3. 采集器脚本 (crawler.php)

<?php
// 定义配置文件和锁文件路径
define('CONFIG_FILE', 'config.json');
define('CRAWLER_LOCK_FILE', 'crawler.lock');
define('CRAWLER_LOG_FILE', 'crawler.log');

// 检查锁文件
if (!file_exists(CRAWLER_LOCK_FILE)) {
    die("没有活动的采集任务\n");
}

// 加载配置
$config = json_decode(file_get_contents(CONFIG_FILE), true);
if (!$config) {
    logMessage("无法加载配置");
    exit;
}

// 检查必要配置
if (empty($config['sourceUrl'])) {
    logMessage("未配置源URL");
    exit;
}

// 主循环
while (file_exists(CRAWLER_LOCK_FILE)) {
    $startTime = time();
    
    try {
        logMessage("开始采集周期");
        
        // 1. 采集内容
        $articles = fetchArticles($config['sourceUrl']);
        
        if (!empty($articles)) {
            logMessage(sprintf("采集到 %d 篇文章", count($articles)));
            
            foreach ($articles as $article) {
                // 2. AI改写
                $rewrittenContent = callAIApi(
                    $article['content'],
                    $config['rewriteStyle'],
                    $config['rewriteLevel'],
                    $config['aiApiKey']
                );
                
                if (!$rewrittenContent) {
                    logMessage("文章改写失败: " . $article['title']);
                    continue;
                }
                
                // 3. SEO处理
                $keywords = !empty($config['targetKeywords']) ?

→ 任务要求
A. 请用两句话概括采集器脚本的内容。
B. 根据采集器脚本，说明锁文件不存在时脚本为什么会直接停止。
C. 从采集器脚本停下的地方接着写下去。

→ 数据

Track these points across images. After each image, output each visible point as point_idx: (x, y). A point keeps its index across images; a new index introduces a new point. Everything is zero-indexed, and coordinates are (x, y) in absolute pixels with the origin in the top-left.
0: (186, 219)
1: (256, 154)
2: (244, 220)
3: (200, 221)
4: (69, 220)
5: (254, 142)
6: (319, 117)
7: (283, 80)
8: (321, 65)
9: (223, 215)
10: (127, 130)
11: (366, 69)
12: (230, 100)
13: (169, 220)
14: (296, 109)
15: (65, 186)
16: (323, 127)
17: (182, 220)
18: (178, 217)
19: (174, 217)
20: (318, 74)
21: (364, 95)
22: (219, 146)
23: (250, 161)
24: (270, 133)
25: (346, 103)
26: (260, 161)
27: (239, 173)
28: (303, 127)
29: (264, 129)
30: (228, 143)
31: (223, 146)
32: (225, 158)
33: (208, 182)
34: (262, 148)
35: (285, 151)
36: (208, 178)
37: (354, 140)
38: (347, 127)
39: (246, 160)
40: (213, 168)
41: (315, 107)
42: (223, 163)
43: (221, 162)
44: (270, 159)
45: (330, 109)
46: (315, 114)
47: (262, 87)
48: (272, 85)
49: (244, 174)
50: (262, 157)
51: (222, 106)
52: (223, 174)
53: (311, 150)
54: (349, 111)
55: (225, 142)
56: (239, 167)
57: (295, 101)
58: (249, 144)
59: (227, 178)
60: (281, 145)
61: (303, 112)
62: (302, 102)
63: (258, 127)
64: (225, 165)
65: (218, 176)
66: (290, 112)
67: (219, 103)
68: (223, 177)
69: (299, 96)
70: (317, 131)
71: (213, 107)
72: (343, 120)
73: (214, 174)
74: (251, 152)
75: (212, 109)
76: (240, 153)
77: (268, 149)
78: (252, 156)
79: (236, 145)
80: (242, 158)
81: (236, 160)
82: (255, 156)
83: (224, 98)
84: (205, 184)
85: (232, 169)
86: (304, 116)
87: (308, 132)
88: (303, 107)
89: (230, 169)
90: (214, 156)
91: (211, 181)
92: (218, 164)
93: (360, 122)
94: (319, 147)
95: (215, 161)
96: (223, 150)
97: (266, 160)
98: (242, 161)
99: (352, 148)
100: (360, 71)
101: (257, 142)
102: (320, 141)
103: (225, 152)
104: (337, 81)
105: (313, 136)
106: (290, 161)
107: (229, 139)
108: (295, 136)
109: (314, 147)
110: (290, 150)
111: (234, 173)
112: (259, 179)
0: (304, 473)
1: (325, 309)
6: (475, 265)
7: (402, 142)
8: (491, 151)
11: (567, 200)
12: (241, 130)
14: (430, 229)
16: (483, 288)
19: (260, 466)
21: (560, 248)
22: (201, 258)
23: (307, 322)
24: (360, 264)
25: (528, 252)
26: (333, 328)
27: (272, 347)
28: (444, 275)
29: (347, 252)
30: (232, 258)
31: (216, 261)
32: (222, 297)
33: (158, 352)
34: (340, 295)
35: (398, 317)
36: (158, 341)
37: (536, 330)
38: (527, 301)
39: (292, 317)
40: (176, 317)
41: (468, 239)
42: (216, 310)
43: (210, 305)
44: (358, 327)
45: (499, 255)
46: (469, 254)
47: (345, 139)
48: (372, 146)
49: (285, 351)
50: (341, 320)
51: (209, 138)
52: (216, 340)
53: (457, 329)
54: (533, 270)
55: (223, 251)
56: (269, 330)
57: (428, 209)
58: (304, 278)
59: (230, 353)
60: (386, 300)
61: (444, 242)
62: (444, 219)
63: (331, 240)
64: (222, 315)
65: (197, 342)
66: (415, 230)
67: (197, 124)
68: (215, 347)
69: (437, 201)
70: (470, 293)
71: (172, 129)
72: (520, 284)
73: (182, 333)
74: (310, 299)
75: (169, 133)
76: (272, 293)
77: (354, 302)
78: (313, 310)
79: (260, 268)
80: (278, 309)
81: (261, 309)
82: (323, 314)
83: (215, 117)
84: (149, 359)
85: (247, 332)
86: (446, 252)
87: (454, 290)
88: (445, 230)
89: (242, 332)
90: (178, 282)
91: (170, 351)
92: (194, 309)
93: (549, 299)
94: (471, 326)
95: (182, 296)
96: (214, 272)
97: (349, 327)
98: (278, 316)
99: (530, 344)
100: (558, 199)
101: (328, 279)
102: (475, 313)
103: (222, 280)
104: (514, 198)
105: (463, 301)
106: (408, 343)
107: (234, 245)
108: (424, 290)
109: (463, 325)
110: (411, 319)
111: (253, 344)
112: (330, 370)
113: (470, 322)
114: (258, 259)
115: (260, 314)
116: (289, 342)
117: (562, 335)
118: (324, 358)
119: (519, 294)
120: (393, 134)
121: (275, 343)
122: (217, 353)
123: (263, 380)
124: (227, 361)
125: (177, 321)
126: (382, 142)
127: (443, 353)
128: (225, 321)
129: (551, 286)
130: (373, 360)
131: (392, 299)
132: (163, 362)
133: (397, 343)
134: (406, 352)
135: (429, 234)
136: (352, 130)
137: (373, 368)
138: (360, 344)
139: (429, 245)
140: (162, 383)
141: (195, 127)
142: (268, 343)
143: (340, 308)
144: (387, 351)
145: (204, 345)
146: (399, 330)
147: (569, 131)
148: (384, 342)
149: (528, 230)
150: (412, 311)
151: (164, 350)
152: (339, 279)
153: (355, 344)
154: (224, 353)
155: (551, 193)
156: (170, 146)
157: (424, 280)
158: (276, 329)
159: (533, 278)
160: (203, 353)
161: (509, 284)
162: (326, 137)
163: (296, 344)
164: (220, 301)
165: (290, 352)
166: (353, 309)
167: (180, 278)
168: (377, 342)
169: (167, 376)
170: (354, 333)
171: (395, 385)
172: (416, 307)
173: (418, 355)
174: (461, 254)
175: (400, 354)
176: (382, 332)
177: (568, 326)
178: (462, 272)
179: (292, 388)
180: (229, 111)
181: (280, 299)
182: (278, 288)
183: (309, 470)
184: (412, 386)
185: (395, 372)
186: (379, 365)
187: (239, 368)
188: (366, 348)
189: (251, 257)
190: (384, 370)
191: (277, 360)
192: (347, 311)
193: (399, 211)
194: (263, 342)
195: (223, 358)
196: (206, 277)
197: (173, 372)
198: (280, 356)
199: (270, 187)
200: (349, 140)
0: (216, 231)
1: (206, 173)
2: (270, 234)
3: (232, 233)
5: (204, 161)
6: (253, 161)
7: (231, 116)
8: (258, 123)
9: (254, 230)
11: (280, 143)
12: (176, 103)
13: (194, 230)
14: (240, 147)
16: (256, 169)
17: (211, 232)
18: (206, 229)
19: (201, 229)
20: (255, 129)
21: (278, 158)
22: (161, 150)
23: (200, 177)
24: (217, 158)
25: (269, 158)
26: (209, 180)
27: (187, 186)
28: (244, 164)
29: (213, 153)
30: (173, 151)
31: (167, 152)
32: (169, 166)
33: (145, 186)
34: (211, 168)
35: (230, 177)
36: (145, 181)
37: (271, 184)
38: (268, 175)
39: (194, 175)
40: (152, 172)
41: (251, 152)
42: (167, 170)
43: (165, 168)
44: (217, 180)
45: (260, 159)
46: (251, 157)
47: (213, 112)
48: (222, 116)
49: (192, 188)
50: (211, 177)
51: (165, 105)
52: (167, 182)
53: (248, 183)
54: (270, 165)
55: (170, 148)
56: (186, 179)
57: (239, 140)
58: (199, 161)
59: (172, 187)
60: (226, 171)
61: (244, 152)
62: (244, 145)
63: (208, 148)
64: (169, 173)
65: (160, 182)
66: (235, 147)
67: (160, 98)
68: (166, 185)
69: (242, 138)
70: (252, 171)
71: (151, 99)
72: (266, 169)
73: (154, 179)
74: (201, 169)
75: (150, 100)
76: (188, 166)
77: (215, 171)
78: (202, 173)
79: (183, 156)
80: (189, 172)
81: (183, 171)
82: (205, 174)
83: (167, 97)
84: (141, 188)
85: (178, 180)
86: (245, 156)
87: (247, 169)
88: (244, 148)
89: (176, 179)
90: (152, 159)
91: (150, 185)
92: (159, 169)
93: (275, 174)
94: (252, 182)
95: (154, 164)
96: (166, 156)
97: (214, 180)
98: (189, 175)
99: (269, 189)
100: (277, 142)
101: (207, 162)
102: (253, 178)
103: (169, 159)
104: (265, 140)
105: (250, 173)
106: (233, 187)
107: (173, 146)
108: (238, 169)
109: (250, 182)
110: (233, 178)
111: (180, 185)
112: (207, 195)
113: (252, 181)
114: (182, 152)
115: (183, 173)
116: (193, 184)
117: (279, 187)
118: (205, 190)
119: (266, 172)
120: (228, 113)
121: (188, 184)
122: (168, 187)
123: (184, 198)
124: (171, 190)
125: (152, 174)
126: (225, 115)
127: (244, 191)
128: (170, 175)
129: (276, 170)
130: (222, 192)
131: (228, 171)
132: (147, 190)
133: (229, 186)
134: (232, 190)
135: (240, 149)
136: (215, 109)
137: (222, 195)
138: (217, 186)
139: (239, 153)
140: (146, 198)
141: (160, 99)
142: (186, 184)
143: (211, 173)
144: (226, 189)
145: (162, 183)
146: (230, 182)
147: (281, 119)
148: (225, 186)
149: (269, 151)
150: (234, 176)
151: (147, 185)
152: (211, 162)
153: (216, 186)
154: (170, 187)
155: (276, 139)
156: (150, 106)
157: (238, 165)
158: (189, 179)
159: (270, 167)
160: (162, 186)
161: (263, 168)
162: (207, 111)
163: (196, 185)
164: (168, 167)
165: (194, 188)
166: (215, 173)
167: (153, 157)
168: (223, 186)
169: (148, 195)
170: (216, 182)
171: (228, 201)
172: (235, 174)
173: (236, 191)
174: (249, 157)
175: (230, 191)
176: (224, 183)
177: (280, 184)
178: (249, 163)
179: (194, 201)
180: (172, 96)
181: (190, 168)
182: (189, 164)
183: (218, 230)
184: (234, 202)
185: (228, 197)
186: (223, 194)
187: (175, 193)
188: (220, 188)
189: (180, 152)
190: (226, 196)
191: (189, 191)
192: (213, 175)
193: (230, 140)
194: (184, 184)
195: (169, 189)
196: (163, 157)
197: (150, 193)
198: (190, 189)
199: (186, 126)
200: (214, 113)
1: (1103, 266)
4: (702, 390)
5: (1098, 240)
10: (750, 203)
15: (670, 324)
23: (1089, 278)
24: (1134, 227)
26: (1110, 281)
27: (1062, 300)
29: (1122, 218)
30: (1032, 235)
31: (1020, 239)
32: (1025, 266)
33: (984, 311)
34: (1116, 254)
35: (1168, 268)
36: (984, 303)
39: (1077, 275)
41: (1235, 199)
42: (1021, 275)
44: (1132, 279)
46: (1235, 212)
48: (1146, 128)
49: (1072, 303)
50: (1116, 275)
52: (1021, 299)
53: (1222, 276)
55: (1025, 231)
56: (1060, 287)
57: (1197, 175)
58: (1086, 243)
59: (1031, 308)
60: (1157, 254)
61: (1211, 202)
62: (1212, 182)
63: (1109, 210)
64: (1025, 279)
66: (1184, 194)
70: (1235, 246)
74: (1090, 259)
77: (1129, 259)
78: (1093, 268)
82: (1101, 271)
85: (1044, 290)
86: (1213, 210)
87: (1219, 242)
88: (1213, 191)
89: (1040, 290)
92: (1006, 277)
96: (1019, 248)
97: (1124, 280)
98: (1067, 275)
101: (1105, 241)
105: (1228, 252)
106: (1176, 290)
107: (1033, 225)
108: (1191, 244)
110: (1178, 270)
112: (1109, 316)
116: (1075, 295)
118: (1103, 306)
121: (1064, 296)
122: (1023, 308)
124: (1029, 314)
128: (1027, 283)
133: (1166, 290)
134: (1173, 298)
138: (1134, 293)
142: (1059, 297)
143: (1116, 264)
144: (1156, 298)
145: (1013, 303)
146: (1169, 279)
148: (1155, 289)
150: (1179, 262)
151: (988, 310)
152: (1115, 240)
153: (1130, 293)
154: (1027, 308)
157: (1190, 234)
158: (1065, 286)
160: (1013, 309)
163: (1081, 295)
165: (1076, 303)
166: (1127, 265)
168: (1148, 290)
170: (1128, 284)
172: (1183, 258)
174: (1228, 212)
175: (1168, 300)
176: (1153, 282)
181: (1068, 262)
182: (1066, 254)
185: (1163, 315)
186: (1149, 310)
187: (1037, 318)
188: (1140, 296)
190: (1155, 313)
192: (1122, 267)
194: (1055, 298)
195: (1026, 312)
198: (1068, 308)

→ 练习答案
A. 采集器脚本先检查锁文件是否存在，再加载配置并确认已配置源URL，任何一步失败都会记录日志或退出。之后，只要锁文件存在，它就循环采集文章，并调用AI接口逐篇改写，改写失败的文章会被记入日志并跳过。

B. 锁文件不存在说明当前没有活动的采集任务。这时脚本会输出"没有活动的采集任务"，然后结束运行。

C.
                    explode(',', $config['targetKeywords']) : [];
                
                $seoResult = processSEO(
                    $rewrittenContent,
                    $keywords,
                    $config['metaTemplate']
                );
                
                // 4. 发布文章
                $postData = [
                    'title' => $seoResult['title'],
                    'content' => $seoResult['content'],
                    'meta_description' => $seoResult['meta_description'],
                    'status' => $config['postStatus'],
                    'category' => $config['postCategory'],
                    'tags' => !empty($config['postTags']) ?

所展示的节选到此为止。